I’m still surprised/not-surprised that it’s never fully gotten the recognition it deserves, as it’s wonderful on so many levels.
The sequel was called Back to the Future. It’s about John Bigboote’s subsequent adventures posing as a human as he adapts the oscillation overthruster into a device that can send automobiles through time instead of just through solid matter.
Big-BooTAY! TAY!
Seemingly narrated by the great Clancy Brown!
I am eagerly awaiting Earl Mac Rauch’s long-promised sequel Buckaroo Banzai Against the World Crime League .
When will we see it?
“REAL SOON!”
This is one of my three favorite movies of all time. The other two are Hardware (Richard Stanley) and Spacehunter- Adventures in the Forbidden Zone.
Don’t judge.
Judge you? Hell, I want to find those movies and watch them!
(Of course then I will judge you.)
I just want to compliment you on this connection.
Well done!
When the movie came out I was just blown away by it. I loved the whole concept. Especially the way it felt like their was a whole history of movies that I had missed.
And little details like when the they shut off the intradimensional car it diseled! I watched it since, but I don’t want to watch it again because I’m afraid it will water down my memory of how great it was at the time. (Do other people have that same fear about movies you saw and loved years ago?)
Thanks. What a treat. The world needs more Buckaroo Banzai (and more of that weird off-beat 80s cinema like Repo Man).
I do but this one holds up. I don’t think you need to worry about that.
At the very least you should rewatch the end credits scene on YouTube. It’s so freaking powerful. I often watch it just to cheer me up.
Yes, it’s always depressing when the suck fairy visits something I enjoyed when younger and more naive…
I just rewatched it after something like a decade, and it thankfully holds up. There’s a bit of overtly 80’s film-making, but the universe, story, and humor is just a good as it was when I was 12 years old.
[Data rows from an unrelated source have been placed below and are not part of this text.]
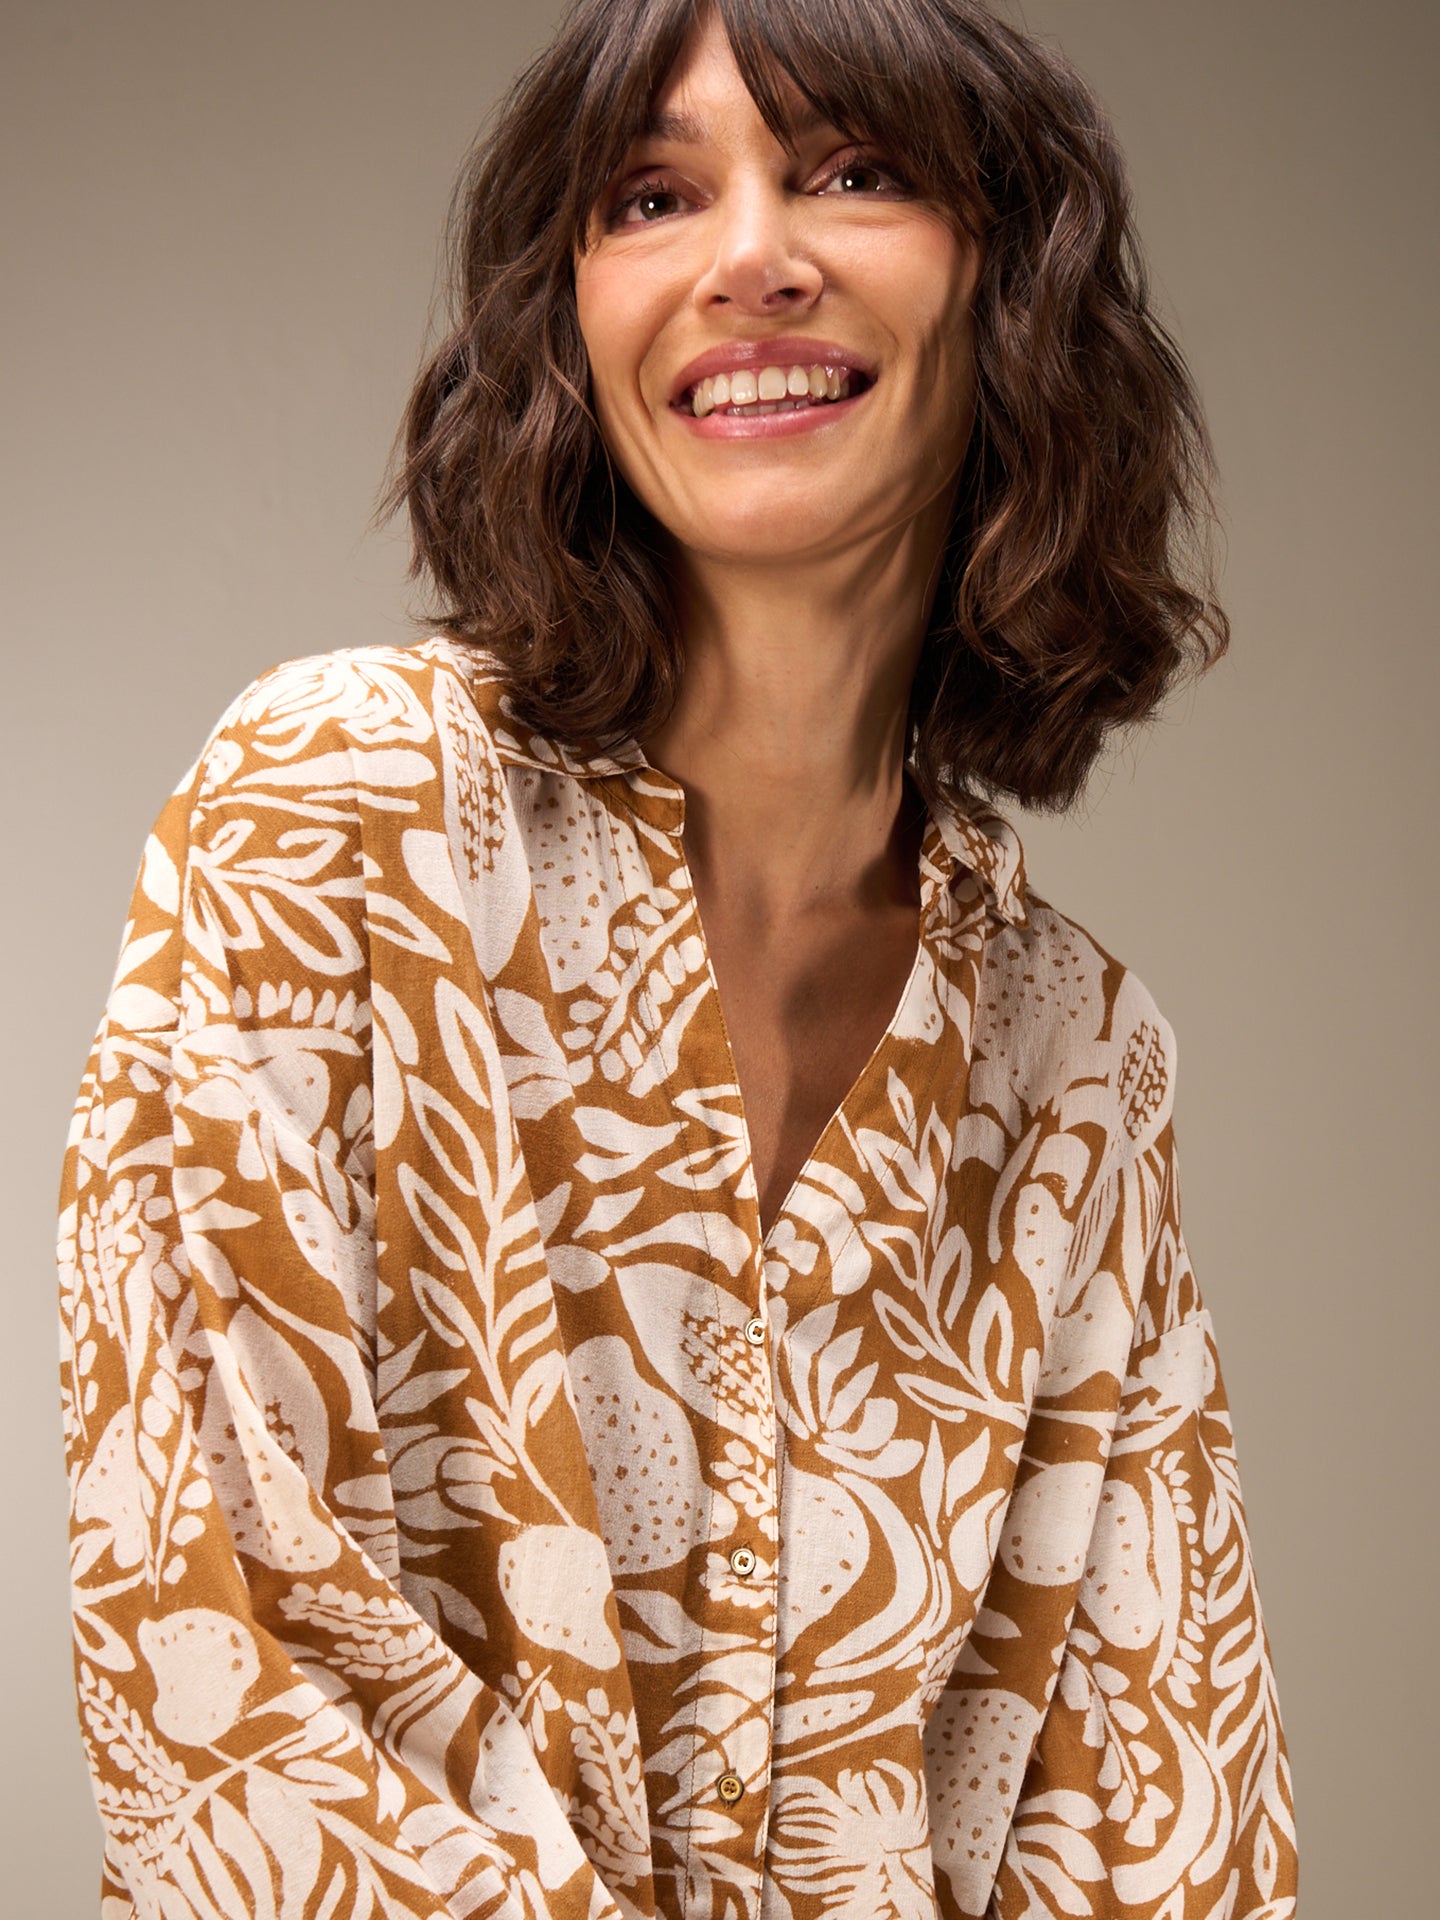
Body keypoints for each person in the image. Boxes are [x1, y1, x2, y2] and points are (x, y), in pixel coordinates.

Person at [57, 1, 1297, 1915]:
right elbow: (215, 1657)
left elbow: (1156, 1807)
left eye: (854, 172)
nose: (751, 258)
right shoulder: (333, 814)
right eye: (652, 194)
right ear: (570, 322)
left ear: (1013, 289)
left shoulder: (1073, 1052)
This is in my top 5 movies of all time, and it DOES hold up. And the edition I’ve got has miles and miles of extras on it, so I can read reams of bios, click on mystery shit, and watch all sorts of interesting clips (plus the alt beginning, which is a total mind fuck.
There’s also an extended ending credit on Youtube that goes on for like hours. Awesome for road trips in the Blue Blaze Irregulars RV.
I was just watching a review of “The Sword and the Sorcerer”, and remembering how much I enjoyed it when it was originally released. I don’t know if it still holds up; but the clips shown in the review were a hoot.
My own piece of the docu-drama: the screen-used Blue Blaze Irregulars cap worn by Bill Henderson (AKA Casper Lindley) in the film.
I won’t judge (glancing over at the DVD of Ice Pirates on the shelf)
I still remember how accurate to a D&D party the scene in the prison is where everyone is blaming each other for getting caught. And as long as Talon pulls his nailed hands off the crucifix and immediately starts sword fighting that movie will hold up!
But not the sequel Repo Chick, which sadly, is terrible
Casper and Scooter Lindley gave us all hope, one day we too could be Blue Blaze Irregulars.
"In 1984 there were “better than six thousand BBI’s world-wide; men, women, and children who subscribe to the Blue Blaze newsletter; who attend selected symposia at the Banzai Institute, who submit their bodies periodically to rugged physical training at such places as the desert survival school in Nevada, the mountaineering school in Alaska, and a half dozen others around the globe; who are required to make certain educational advancements; who are “on call” twenty-four hours a day to help B. Banzai in a pinch, or their neighbors in a natural disaster.”